Néanmoins, ce ne serait pas la première fois que l’on croirait à la fin de l’irréductible socialiste, aujourd’hui âgé de 82 ans.
Castro ou CastroEn février 2008, le mythique dictateur caribéen a confié les rênes de l’État à son frère Raúl, qui a poursuivi son œuvre dans une continuité relative. «Raúl et Fidel partagent les mêmes idéologies, explique Sabrina Doyon. Certains disent que Raúl est plus ouvert; il a voulu réintégrer certains cercles diplomatiques. Mais des changements fondamentaux, il n’y en a pas tant que ça depuis qu’il est au pouvoir.»

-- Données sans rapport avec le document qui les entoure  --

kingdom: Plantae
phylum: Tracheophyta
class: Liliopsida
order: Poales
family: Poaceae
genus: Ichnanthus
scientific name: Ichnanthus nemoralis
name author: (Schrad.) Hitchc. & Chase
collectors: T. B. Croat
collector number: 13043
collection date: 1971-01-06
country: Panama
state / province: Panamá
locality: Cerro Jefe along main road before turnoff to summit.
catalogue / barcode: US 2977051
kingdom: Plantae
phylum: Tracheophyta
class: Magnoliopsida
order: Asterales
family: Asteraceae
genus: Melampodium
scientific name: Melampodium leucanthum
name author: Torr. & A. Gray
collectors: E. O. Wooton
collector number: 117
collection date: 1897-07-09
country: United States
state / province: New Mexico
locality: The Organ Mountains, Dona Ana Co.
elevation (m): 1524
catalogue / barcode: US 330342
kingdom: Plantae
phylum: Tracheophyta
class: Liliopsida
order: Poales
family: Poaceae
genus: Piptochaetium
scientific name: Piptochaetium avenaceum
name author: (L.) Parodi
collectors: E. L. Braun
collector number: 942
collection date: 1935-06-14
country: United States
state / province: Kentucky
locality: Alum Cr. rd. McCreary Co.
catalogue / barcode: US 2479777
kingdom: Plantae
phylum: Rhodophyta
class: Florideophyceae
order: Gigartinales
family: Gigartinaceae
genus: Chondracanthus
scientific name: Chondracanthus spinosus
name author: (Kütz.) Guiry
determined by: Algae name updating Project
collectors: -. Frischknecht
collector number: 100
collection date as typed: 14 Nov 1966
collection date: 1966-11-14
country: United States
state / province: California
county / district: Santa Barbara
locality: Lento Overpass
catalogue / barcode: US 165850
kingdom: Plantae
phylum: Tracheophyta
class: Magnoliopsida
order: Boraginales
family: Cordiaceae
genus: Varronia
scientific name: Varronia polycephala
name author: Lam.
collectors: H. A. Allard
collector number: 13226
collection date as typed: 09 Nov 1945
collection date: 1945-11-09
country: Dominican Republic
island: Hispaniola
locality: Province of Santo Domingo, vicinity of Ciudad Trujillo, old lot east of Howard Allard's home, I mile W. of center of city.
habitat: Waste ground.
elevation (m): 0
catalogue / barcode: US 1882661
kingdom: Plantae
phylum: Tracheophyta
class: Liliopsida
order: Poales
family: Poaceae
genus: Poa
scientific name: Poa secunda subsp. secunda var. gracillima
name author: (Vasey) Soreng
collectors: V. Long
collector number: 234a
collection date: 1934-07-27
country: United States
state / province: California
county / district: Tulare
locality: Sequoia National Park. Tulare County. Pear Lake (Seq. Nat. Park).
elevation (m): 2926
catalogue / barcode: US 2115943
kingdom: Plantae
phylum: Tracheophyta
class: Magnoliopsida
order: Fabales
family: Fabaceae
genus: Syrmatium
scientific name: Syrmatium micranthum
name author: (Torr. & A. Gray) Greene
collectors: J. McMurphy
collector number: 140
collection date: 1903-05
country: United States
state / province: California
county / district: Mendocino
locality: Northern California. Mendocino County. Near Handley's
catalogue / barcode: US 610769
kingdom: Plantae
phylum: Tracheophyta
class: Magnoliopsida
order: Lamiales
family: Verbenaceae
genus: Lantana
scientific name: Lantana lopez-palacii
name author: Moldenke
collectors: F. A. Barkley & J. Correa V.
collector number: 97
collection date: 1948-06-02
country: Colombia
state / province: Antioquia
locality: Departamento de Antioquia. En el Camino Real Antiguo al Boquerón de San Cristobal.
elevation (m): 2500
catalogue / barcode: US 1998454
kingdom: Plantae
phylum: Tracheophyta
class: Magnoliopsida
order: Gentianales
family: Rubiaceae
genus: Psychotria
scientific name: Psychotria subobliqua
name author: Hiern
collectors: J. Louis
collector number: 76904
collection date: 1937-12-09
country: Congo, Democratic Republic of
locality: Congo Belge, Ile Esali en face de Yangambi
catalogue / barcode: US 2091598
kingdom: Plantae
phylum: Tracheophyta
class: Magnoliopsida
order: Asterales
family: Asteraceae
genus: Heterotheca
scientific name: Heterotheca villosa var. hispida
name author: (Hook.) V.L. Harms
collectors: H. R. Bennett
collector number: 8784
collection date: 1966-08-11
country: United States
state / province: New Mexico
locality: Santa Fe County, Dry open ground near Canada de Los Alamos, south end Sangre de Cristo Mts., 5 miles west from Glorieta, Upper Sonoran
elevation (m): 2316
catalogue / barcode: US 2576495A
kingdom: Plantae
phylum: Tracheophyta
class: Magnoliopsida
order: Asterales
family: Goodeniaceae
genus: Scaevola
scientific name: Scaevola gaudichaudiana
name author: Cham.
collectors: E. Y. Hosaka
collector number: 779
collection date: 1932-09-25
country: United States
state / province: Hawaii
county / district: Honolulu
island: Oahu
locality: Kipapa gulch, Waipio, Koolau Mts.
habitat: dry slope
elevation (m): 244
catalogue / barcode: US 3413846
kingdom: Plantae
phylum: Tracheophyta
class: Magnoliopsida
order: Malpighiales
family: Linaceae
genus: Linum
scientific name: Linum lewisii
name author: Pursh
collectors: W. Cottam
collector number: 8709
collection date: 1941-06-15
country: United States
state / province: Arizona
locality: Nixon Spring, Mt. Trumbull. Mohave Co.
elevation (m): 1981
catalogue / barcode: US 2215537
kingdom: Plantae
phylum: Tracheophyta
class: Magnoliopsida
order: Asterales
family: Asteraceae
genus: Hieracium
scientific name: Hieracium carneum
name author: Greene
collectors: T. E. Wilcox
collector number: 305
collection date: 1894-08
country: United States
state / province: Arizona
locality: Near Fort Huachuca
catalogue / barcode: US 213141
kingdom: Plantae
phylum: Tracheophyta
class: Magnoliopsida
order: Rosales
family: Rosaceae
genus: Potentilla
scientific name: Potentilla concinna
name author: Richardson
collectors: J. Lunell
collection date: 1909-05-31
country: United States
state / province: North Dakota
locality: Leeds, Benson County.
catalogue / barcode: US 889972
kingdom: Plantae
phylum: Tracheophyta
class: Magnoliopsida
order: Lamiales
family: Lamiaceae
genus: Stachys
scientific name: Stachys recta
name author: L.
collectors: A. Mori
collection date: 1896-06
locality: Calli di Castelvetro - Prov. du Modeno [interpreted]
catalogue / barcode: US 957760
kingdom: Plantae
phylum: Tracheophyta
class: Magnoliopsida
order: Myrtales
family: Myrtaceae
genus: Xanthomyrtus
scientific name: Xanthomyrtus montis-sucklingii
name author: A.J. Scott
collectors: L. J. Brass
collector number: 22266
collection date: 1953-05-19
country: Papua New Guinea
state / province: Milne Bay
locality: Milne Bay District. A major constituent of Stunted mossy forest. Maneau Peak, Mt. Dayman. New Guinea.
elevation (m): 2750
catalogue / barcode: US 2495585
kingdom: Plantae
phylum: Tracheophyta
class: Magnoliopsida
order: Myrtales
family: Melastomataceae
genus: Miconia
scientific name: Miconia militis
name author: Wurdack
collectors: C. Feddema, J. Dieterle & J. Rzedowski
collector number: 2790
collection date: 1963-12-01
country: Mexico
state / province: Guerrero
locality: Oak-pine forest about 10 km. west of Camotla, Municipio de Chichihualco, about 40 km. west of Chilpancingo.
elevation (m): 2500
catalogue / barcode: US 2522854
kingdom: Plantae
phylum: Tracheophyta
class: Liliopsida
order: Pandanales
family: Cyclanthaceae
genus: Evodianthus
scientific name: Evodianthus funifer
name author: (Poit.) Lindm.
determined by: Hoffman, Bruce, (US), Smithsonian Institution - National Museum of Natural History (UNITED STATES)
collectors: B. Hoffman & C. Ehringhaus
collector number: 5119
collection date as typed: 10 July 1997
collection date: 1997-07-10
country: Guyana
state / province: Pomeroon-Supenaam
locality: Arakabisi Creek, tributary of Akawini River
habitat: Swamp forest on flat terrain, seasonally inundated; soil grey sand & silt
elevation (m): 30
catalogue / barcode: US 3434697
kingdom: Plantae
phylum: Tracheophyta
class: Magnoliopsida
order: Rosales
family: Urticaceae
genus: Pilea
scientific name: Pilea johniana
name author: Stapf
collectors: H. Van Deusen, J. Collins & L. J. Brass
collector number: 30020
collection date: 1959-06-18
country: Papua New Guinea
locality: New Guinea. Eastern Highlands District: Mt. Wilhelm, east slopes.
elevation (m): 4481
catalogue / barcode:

Aussi Raúl Castro s’est-il contenté de permettre aux Cubains de posséder des cellulaires et d’avoir accès à Internet, ce que peu d’entre eux peuvent se permettre. «À l’extérieur de La Havane, où les gens ont plus de moyens, les cellulaires ne changeraient rien au quotidien.» Les communications restent surveillées partout dans l’île, les appels étant sur écoute et les courriels, passés au peigne fin. Dans son Rapport annuel 2008, Reporters sans frontières remarque que «la situation des droits de l’homme n’a connu aucun progrès en un an et demi de présidence intérimaire de Raúl Castro.»
Néanmoins, c’est la situation économique qui reste la préoccupation la plus immédiate pour la majorité de la population cubaine, fait remarquer Sabrina Doyon. «Les gens sont d’abord préoccupés par ce qu’ils vont manger demain […] Les trois ouragans qui ont secoué l’île à l’automne ont affecté les agriculteurs, et des producteurs de tabac qui vendent leurs cigares en dollars américains», souligne-t-elle. Plusieurs d’entre eux ont vu leur maison détruite par les récentes catastrophes naturelles. «Le gouvernement donne les matériaux pour reconstruire les maisons perdues, mais actuellement, il y a trop de demande. Il y a du rationnement au niveau de l’électricité. Raúl Castro a annoncé des restrictions budgétaires importantes pour les prochaines années.»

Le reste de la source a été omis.